Archive für 18.9.2009

stressfrei


Ich frage meine Kinder meistens, was sie im Unterricht durchgenommen haben. Jonathan gestern: „Wir haben in MNT über Stress gesprochen. Wir mussten so einen Fragebogen mit 20 Fragen ausfüllen. Umso mehr man mit „ja“ angekreuzt hat, umso höher ist der Stresspegel.“ Ich schaue ihn neugierig und interessant an. Jonathan grinst mich an: „Mama, ich hab am wenigsten Stress in der Klasse. Die Auswertung zwischen 0 und 5 Punkten hieß  - Du weißt gar nicht was Stress bedeutet  -  , ich hab zwei Punkte.“

Jonathan, das introvertierte Gegenteil vom Rest der Familie. Hat alles Vor- und Nachteile……….ihn bringt tatsächlich kaum etwas aus der Ruhe. Gute Voraussetzung dafür Koch zu werden. Ich frag mich bloß immer, wo er das her hat?

hm

Zeugnis


Der Sommer ist vorbei, nächste Woche ist Herbstanfang. Das ist die Zeit, in der es mir jedesmal am schwersten fällt „im Programm“ zu bleiben. Immer wieder werde ich natürlich gefragt, ob ich immer noch nach „Weight Watchers“ esse. Natürlich, würde ich das nicht, dann könnte man mich schon durch Bottenau rollen. Die Ernährungsumstellung ist eine Lebensumstellung. Dennoch lauern die Herausforderungen immer wieder auf uns.
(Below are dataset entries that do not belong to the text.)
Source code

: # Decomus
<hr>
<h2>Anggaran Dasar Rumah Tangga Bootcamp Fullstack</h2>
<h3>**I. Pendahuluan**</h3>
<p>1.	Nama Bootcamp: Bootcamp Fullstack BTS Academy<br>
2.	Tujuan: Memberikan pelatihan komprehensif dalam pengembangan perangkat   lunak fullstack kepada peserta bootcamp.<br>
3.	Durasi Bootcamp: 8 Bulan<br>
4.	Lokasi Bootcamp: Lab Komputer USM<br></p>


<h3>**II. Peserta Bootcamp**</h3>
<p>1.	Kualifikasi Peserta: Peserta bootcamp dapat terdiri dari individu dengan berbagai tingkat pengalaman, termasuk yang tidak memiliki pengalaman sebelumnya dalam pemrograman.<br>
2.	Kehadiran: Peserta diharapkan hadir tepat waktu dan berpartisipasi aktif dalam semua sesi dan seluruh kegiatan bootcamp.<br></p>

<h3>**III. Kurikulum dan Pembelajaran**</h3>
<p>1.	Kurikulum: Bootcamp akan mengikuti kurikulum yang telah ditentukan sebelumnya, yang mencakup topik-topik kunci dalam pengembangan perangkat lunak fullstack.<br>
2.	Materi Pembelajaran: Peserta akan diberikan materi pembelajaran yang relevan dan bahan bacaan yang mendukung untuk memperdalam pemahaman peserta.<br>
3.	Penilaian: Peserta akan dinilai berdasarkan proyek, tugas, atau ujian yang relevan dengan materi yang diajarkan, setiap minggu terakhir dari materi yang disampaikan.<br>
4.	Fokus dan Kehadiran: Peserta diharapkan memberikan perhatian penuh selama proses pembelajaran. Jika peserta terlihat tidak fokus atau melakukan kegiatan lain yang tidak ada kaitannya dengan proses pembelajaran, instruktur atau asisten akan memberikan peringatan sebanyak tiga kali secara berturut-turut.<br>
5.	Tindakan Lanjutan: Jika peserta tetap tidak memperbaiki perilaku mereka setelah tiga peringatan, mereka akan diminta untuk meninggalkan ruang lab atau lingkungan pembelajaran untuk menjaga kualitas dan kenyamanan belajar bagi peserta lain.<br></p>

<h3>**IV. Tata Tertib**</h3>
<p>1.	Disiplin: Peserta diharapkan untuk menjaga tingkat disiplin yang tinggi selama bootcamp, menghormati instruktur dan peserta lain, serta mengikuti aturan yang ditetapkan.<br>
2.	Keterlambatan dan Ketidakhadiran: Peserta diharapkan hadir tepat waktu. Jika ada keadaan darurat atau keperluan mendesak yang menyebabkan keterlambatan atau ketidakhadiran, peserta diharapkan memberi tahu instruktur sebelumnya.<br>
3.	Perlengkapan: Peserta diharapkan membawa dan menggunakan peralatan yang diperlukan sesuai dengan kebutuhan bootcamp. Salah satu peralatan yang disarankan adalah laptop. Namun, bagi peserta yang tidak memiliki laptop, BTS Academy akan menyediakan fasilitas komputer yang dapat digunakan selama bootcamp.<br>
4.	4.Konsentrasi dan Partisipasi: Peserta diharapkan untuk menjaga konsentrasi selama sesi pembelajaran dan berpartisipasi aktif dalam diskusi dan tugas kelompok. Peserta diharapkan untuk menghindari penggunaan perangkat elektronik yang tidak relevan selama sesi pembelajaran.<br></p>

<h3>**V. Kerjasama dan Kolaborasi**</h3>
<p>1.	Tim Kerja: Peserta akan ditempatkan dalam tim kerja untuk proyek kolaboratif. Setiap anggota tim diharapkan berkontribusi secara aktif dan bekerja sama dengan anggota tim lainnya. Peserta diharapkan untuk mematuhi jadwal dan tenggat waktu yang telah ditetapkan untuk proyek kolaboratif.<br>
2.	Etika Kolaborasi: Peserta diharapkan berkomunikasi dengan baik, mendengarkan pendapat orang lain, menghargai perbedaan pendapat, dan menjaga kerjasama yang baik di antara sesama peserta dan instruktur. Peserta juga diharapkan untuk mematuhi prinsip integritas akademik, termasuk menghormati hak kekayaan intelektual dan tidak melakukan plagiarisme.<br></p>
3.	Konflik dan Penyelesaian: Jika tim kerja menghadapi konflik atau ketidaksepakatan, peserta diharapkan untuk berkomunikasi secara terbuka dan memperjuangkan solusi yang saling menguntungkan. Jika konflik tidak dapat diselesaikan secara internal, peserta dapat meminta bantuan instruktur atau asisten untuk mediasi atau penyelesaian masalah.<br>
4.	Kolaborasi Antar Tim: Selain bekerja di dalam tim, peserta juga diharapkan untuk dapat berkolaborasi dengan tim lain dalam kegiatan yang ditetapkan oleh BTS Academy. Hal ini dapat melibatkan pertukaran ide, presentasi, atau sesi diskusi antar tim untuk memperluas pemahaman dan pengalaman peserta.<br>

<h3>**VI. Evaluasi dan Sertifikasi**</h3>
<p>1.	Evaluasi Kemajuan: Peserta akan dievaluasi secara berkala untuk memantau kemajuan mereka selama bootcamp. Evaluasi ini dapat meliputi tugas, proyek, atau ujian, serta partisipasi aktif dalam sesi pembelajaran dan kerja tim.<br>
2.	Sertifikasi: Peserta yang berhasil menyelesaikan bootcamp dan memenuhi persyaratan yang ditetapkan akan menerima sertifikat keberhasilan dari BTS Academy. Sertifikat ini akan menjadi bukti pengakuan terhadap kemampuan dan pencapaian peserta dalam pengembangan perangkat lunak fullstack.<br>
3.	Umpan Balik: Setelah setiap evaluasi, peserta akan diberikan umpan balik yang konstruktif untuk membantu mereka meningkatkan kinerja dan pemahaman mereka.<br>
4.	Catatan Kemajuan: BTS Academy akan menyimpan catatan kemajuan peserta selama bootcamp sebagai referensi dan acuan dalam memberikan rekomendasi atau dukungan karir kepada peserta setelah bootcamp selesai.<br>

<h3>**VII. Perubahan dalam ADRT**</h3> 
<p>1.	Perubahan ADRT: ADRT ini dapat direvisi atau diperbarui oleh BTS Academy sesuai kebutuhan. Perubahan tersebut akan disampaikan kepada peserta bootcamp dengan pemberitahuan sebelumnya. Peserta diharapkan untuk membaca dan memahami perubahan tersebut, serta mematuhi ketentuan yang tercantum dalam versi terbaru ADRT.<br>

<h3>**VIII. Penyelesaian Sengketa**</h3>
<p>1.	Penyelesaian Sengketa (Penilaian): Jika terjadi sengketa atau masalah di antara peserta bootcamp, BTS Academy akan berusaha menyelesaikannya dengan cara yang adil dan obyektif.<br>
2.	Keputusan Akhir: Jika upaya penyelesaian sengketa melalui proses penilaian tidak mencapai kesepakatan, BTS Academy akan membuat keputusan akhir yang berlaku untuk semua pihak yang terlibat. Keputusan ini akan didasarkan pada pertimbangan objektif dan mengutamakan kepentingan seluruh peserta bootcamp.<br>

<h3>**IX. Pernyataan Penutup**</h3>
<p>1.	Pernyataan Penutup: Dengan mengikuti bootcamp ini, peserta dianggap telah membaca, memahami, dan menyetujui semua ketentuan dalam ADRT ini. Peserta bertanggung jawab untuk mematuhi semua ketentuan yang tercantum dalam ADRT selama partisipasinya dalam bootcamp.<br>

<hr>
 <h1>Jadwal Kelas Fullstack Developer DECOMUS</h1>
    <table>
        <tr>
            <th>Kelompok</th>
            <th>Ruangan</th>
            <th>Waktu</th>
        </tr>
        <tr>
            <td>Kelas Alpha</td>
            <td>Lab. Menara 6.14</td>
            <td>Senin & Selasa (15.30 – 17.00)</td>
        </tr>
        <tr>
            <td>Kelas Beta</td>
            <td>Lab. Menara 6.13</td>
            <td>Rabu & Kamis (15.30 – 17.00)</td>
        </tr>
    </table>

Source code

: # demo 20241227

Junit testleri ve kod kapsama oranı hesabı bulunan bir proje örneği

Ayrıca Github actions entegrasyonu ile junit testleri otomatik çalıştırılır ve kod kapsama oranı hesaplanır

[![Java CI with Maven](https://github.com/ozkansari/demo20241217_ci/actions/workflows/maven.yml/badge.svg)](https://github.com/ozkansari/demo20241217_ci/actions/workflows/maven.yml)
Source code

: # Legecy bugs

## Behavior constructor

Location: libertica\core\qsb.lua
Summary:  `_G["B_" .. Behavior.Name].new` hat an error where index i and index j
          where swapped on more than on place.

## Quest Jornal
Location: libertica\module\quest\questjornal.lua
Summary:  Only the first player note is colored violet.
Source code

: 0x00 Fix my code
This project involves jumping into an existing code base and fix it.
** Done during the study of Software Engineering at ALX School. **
Im Herbst ist es vor allen Dingen das gemütliche „drinnen Sein“ wenn es draußen ungemütlicher Herbst wird. Mit den Kindern spielen und dabei naschen, Flammkuchen mit neuem Wein, Zwetschgenkuchen und allerlei andere leckere Herbstverlockung. Und dann steht auch schon bald Weihnachten vor der Tür.

Jetzt heißt es für mich ganz besonders „aufpassen“. Wenn ich jetzt fünf gerade lasse, dann passen im Januar die Hosen nicht mehr.

Vielen meiner Teilnehmer geht es ähnlich. Die Luft ist raus, das bereits erreichte steht,  aber bei manchem bewegt sich der Zeiger kaum noch von der Stelle. Jetzt heißt es nochmals alle Kräfte mobilisieren und vor allen Dingen: Das Ziel nicht aus den Augen verlieren.

Die Lehrerin von Jonathan Frau F. hat mich diese Woche wieder dazu inspiriert. Jonathan ist im letzten Schuljahr, jetzt kommt’s drauf an. Da gibt sie den Kindern diese Woche Blanco-Zeugnisse, und lässt sie ihr eigenes Zeugnis schreiben. „Schreibt mal auf, wie euer Zeugnis im nächsten Jahr aussehen soll. Aber denkt daran, es muss realistisch sein und erreichbar.“ Ich war total begeistert. Mein Sohnemann erklärt mir seine Noten, und vor allen Dingen, das was er dafür tun will.

Könnten meine Teilnehmer auch mal wieder tun. Ihr Ziel aufschreiben, realistisch und erreichbar. Und dann die Maßnahmen, die sie unternehmen möchten, um das Ziel auch zu erreichen.

Der verlockende Herbst liegt vor mir, und ich geh jetzt mal und schreib mir mein Ziel auf, dass ich dieses Jahr an Weihnachten erreichen möchte.